> PROBLEM DESCRIPTION
Scan the records for lines with the word "index", and copy every such line.
Top of RECORDED DATA
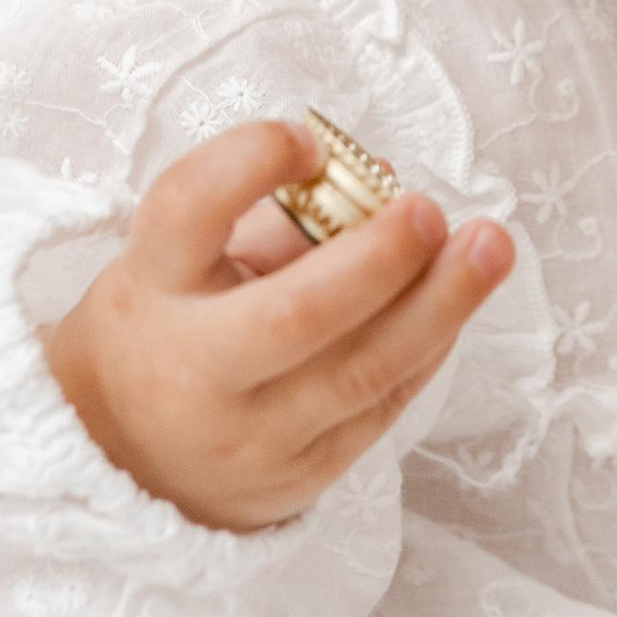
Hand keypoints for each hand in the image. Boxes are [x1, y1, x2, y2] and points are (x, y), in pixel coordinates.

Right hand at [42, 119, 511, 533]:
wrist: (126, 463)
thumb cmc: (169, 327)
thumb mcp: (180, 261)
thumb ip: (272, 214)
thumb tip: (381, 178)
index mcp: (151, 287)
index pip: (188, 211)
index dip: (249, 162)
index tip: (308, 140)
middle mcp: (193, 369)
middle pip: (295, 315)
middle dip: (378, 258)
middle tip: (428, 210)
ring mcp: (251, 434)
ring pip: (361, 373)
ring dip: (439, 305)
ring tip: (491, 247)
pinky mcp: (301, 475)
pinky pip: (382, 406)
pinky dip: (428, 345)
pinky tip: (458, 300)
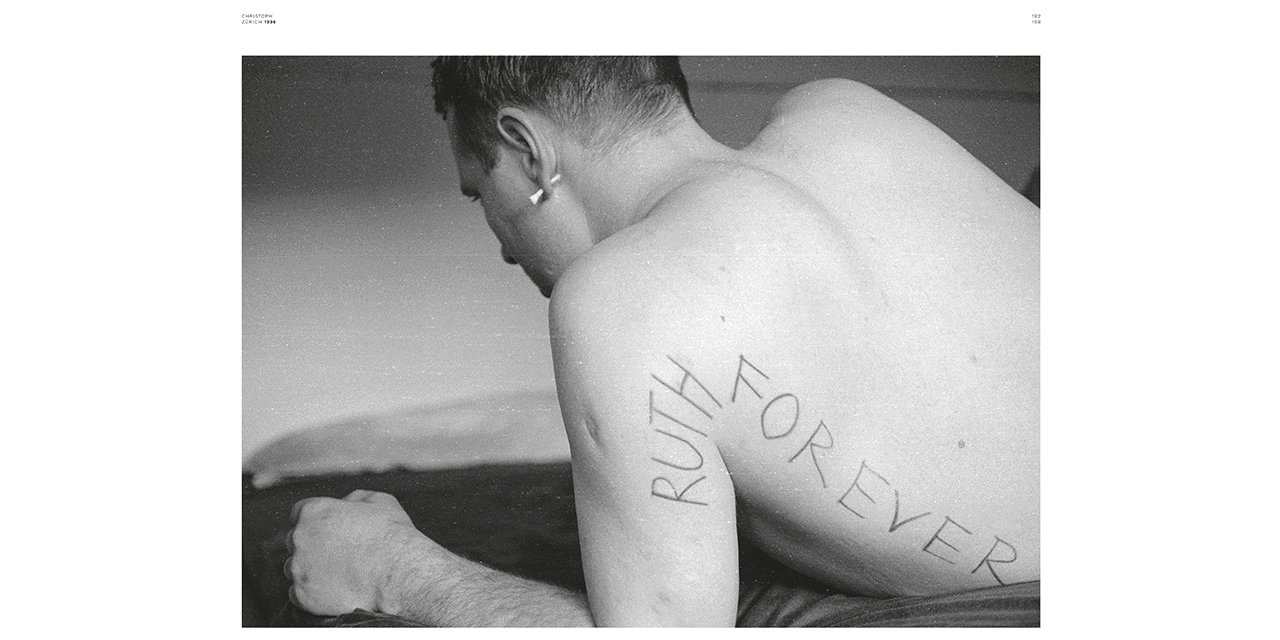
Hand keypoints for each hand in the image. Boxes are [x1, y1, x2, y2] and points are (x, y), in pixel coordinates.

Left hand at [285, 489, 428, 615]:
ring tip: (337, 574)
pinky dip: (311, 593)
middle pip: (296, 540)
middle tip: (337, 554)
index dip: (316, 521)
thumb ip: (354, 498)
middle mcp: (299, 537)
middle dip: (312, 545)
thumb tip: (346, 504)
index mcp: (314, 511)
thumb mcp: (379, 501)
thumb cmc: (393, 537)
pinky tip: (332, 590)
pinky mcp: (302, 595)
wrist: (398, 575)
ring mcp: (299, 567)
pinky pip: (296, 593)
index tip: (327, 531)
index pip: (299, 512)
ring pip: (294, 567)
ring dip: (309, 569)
Bottom of RECORDED DATA
> EXERCISE SOLUTION
index mcp: (151, 287)
index pip: (188, 211)
index dip: (249, 162)
index tip: (308, 140)
index dip: (316, 521)
index mcp: (314, 511)
index tip: (327, 531)
index pip: (299, 512)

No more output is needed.